Using a Negative Binomial loss function (or a tweedie
objective in many libraries) gives the model the flexibility to handle this spiky, over-dispersed data, leading to far more accurate and stable forecasts for lumpy demand patterns.
The Connection Between Objective Functions and Statistical Modeling via MLE
At the heart of every machine learning loss function lies a statistical distribution assumption. This connection is formalized through Maximum Likelihood Estimation (MLE), a fundamental principle that bridges probability theory and optimization.
1. The Principle of Maximum Likelihood Estimation (MLE)

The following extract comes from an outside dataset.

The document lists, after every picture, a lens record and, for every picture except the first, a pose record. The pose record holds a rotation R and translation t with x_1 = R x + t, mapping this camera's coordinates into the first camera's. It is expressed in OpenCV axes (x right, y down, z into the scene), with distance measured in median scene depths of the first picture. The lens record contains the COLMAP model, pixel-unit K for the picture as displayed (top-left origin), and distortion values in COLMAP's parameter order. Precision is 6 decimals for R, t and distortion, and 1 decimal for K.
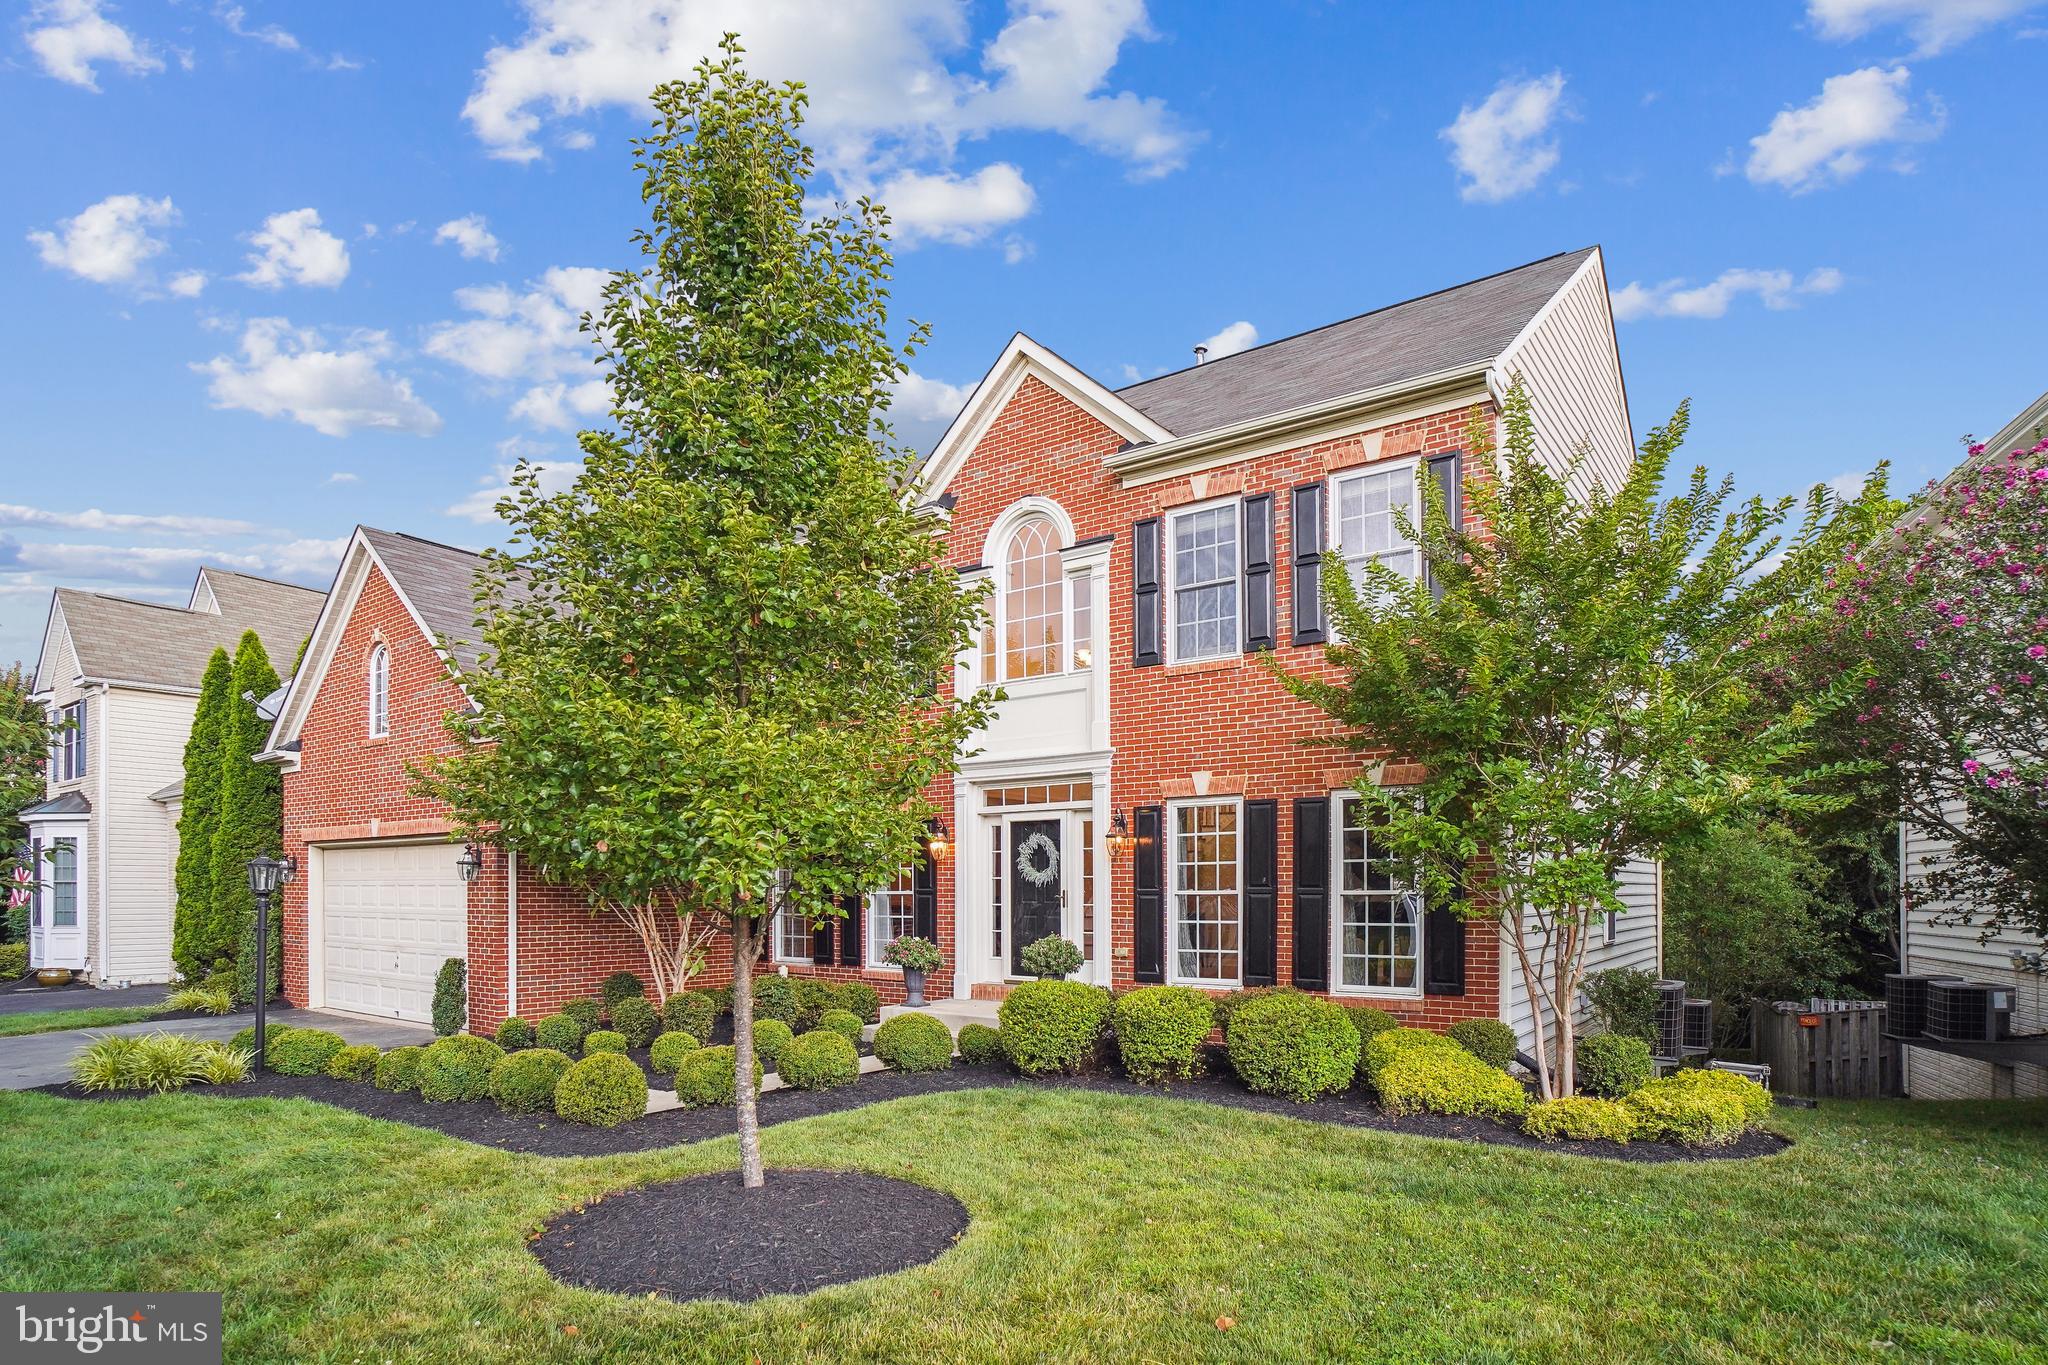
lens RADIAL K [[1115.3, 0, 1027.4], [0, 1115.3, 911.9], [0, 0, 1]] dist [-0.016331, -0.000383]
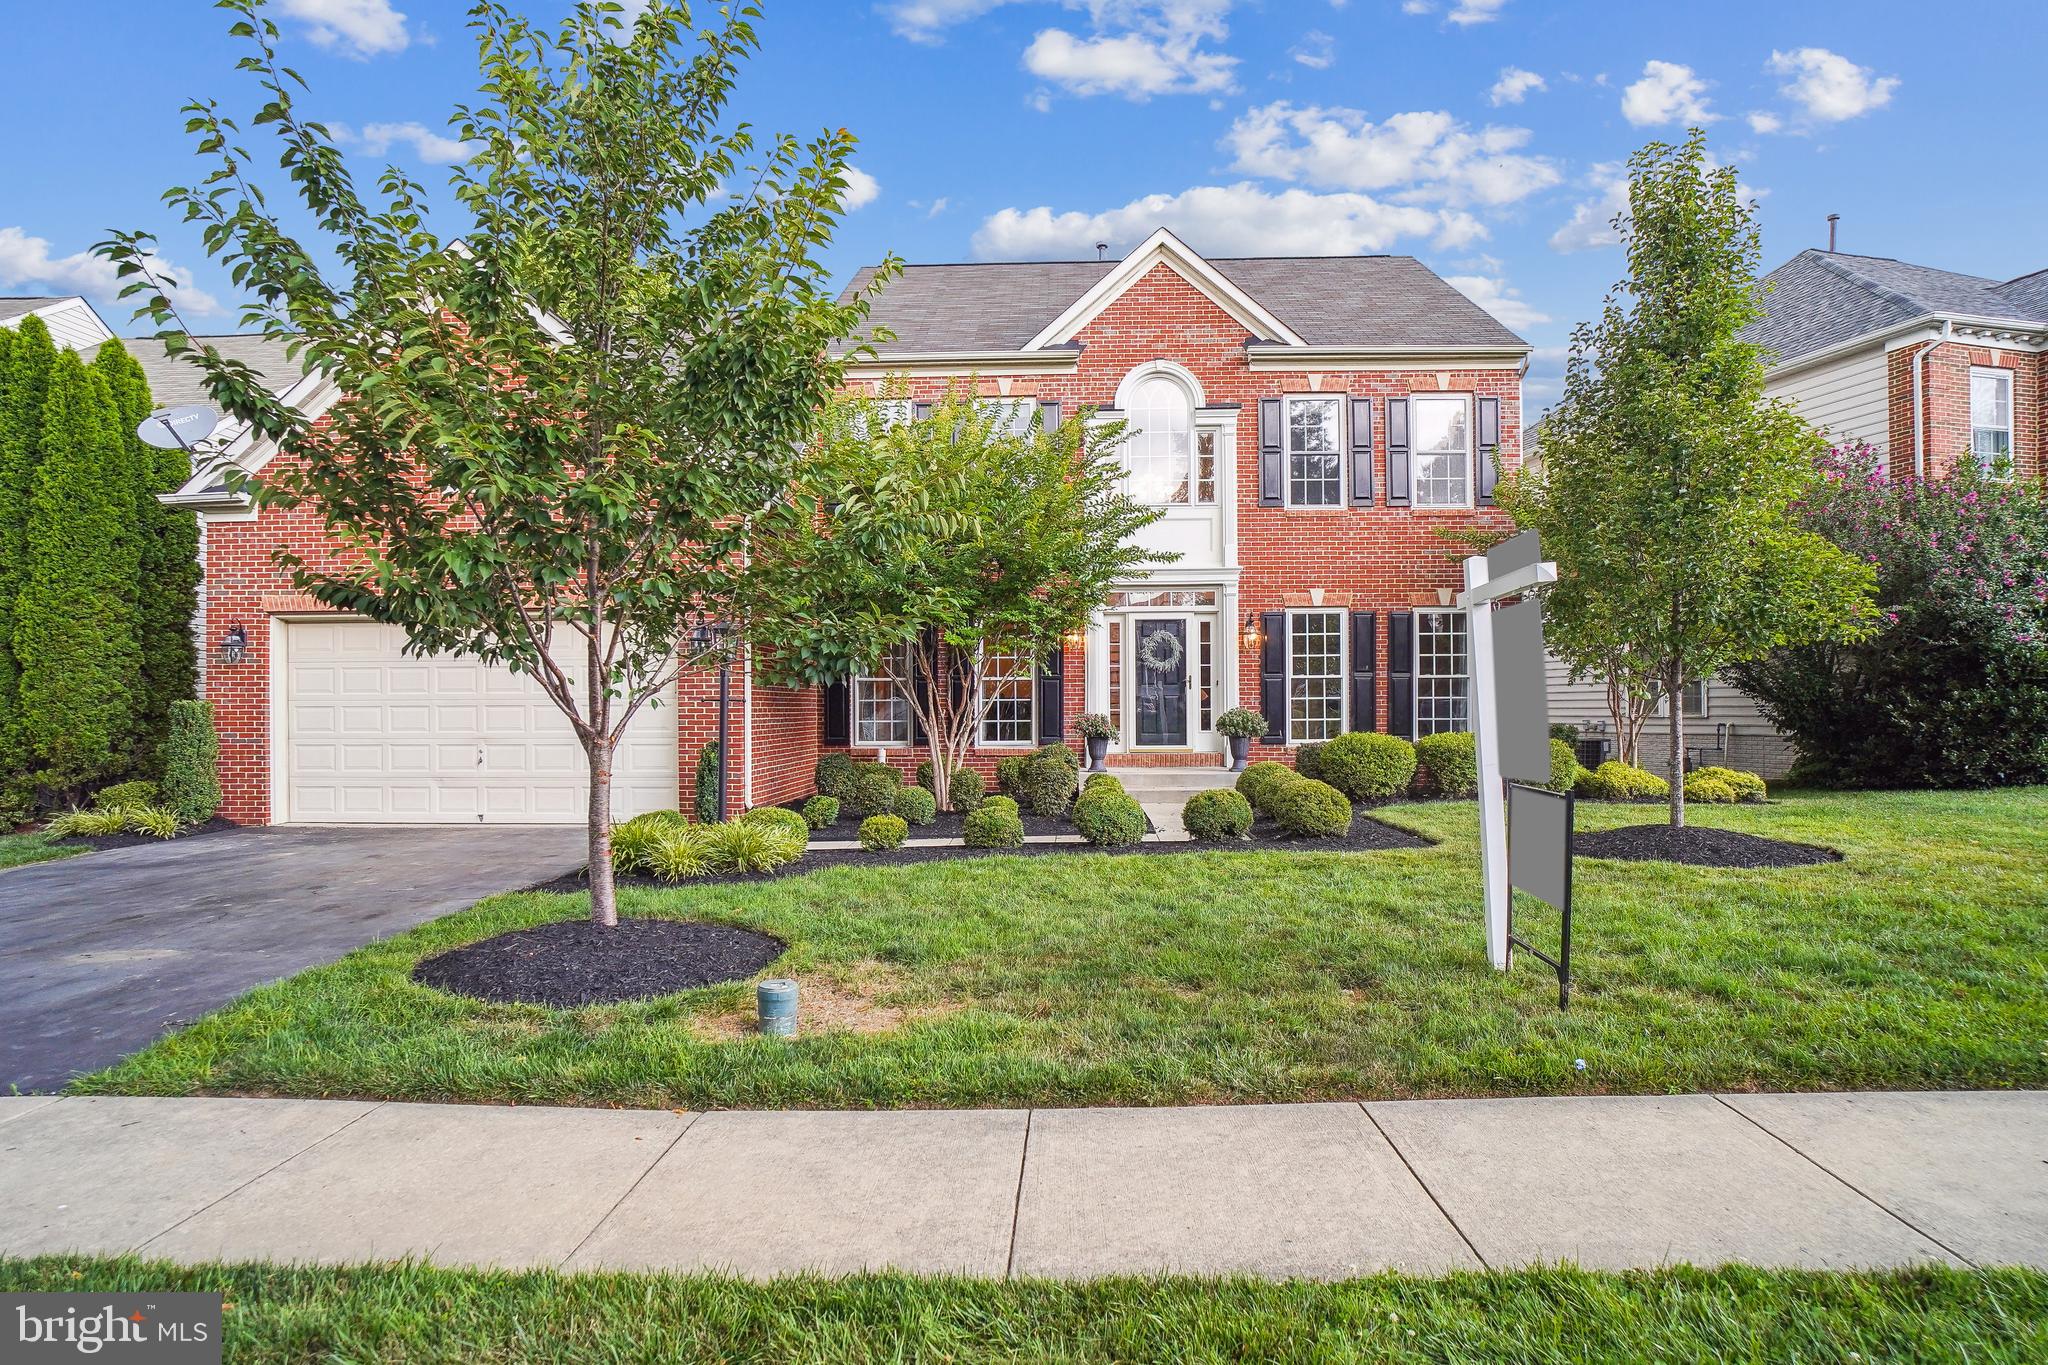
lens RADIAL K [[1106.3, 0, 1047.8], [0, 1106.3, 718.6], [0, 0, 1]] dist [-0.004105, -0.000909]
pose [[0.817643, -0.013238, 0.575574, -0.798287], [0.017729, 0.999840, -0.002189, 0.028677], [-0.575453, 0.011995, 0.817747, 0.062750]]
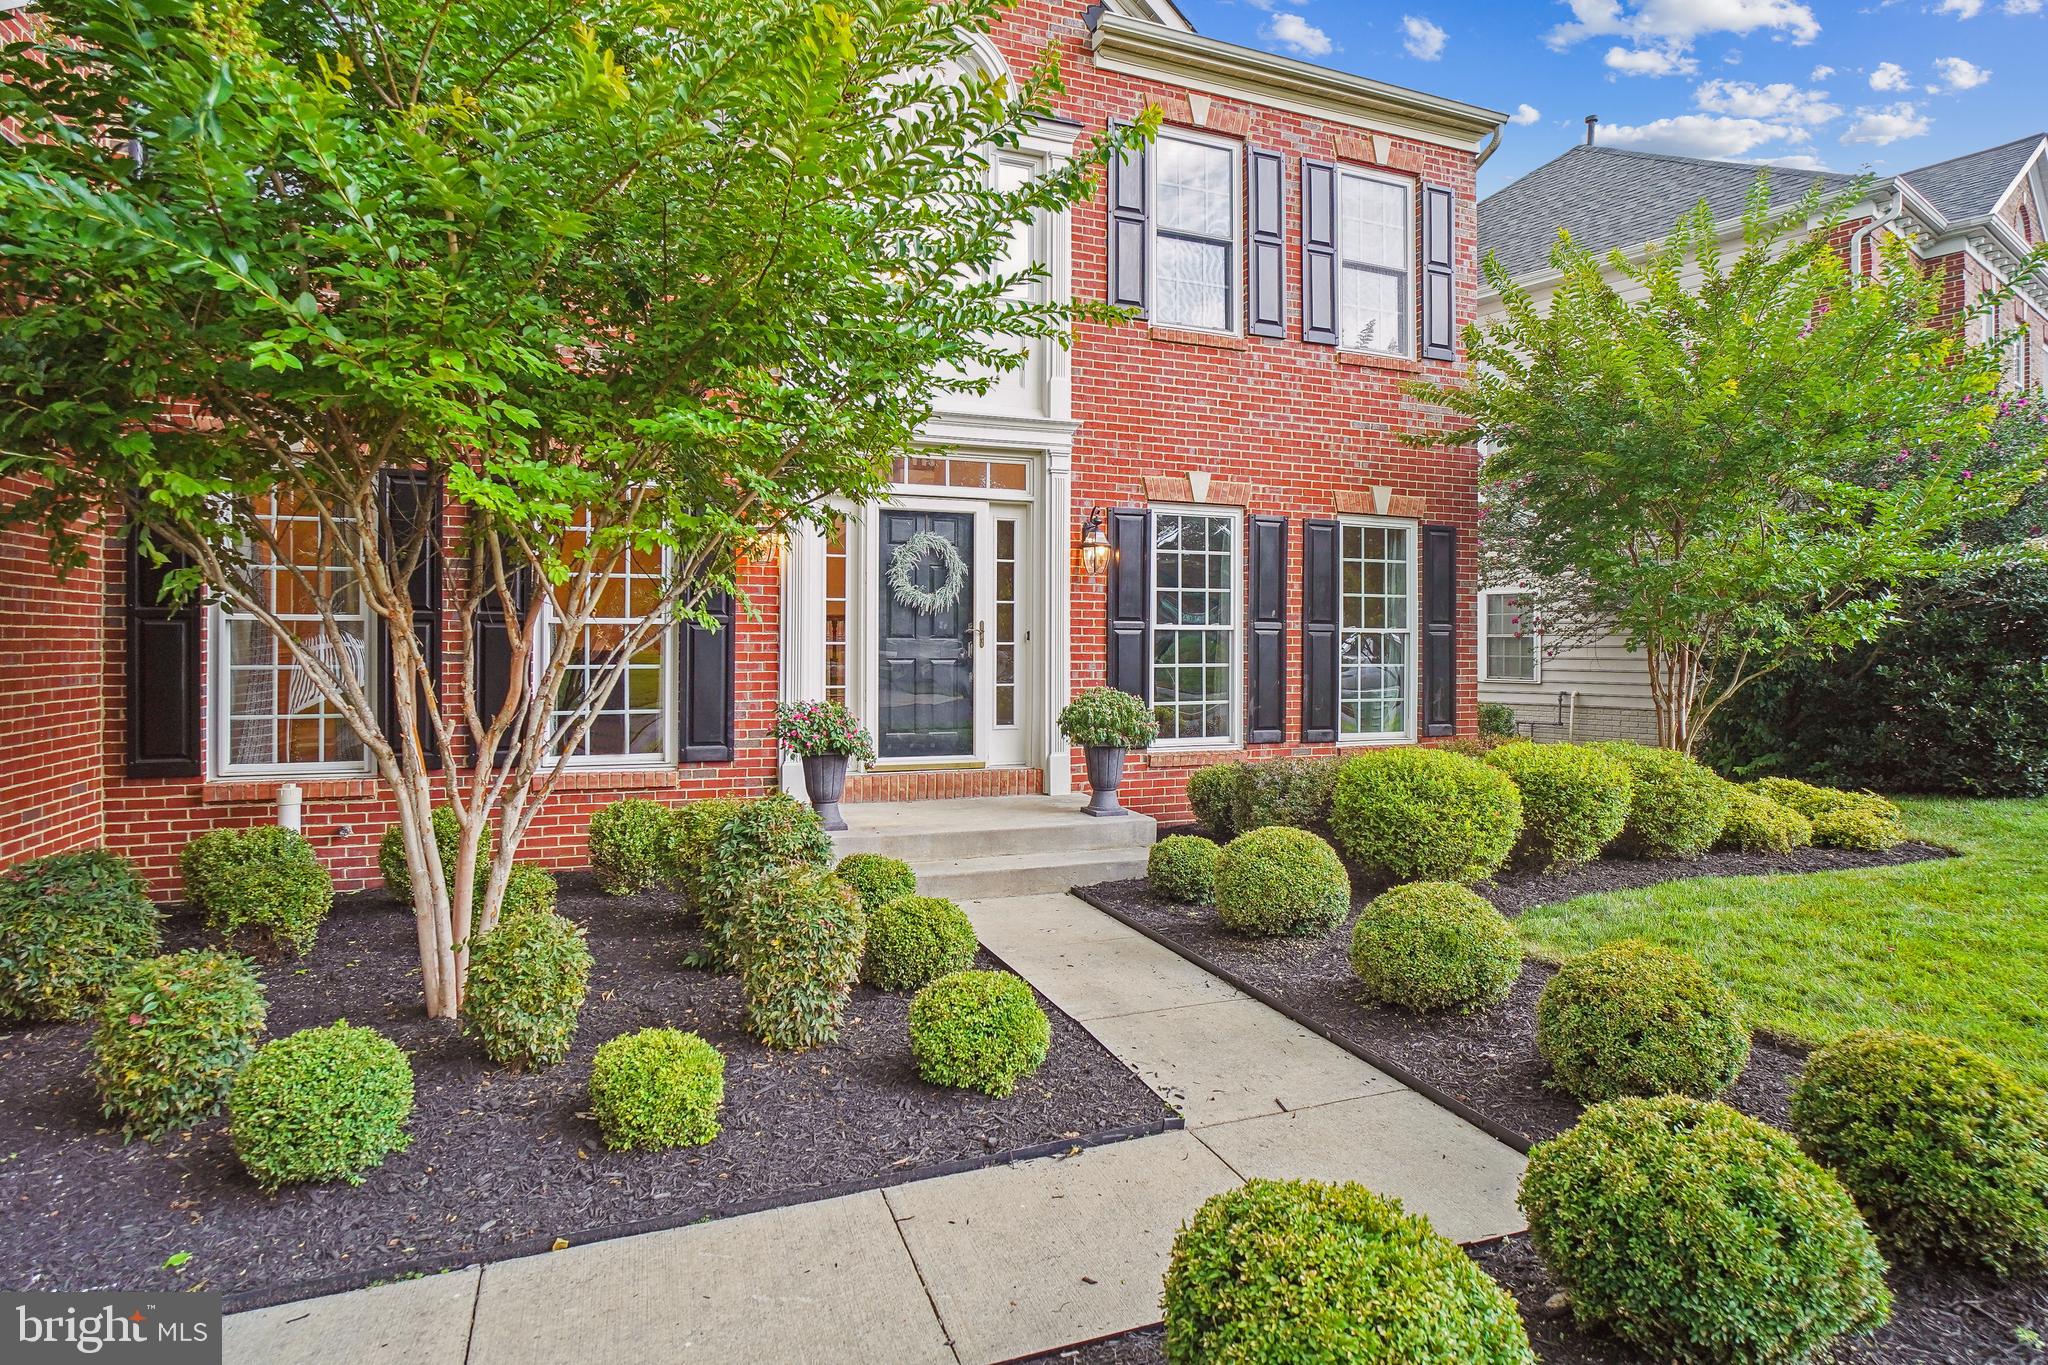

MLE answers the question: “Given observed data, what model parameters make this data most probable?”
- Likelihood Function: For a dataset \(\{y_i\}_{i=1}^n\) and predictions \(\{\hat{y}_i\}_{i=1}^n\), the likelihood under a distribution \(P\) is:
\(L(\theta) = \prod_{i=1}^n P(y_i | \theta, \hat{y}_i)\) - Log-Likelihood: Converting products to sums for numerical stability:
\(\log L(\theta) = \sum_{i=1}^n \log P(y_i | \theta, \hat{y}_i)\) - Negative Log-Likelihood (NLL): Flipped to a minimization problem:
\(\text{NLL}(\theta) = -\sum_{i=1}^n \log P(y_i | \theta, \hat{y}_i)\)
This NLL becomes the loss function we minimize during training.
2. From Distributions to Loss Functions
The choice of distribution \(P\) directly determines the loss function:
Distribution | Loss Function | Use Case |
---|---|---|
Normal (Gaussian) | MSE | Continuous, symmetric errors |
Poisson | Poisson loss | Simple counts (mean ≈ variance) |
Negative Binomial | NBinom/Tweedie loss | Over-dispersed counts |
3. Why Does This Matter?
- Correctness: Using MSE for count data violates the Normal assumption, leading to biased predictions (e.g., negative counts).
- Efficiency: The right loss function (derived from the true data distribution) leads to faster convergence.
- Interpretability: A Poisson/Negative Binomial loss directly models count rates, aligning with business logic (e.g., “units sold per day”).
Key Takeaway
Your loss function is a distributional assumption in disguise. Choose it based on the data’s statistical nature, not convenience. MLE provides the mathematical framework to derive the right loss function for your problem.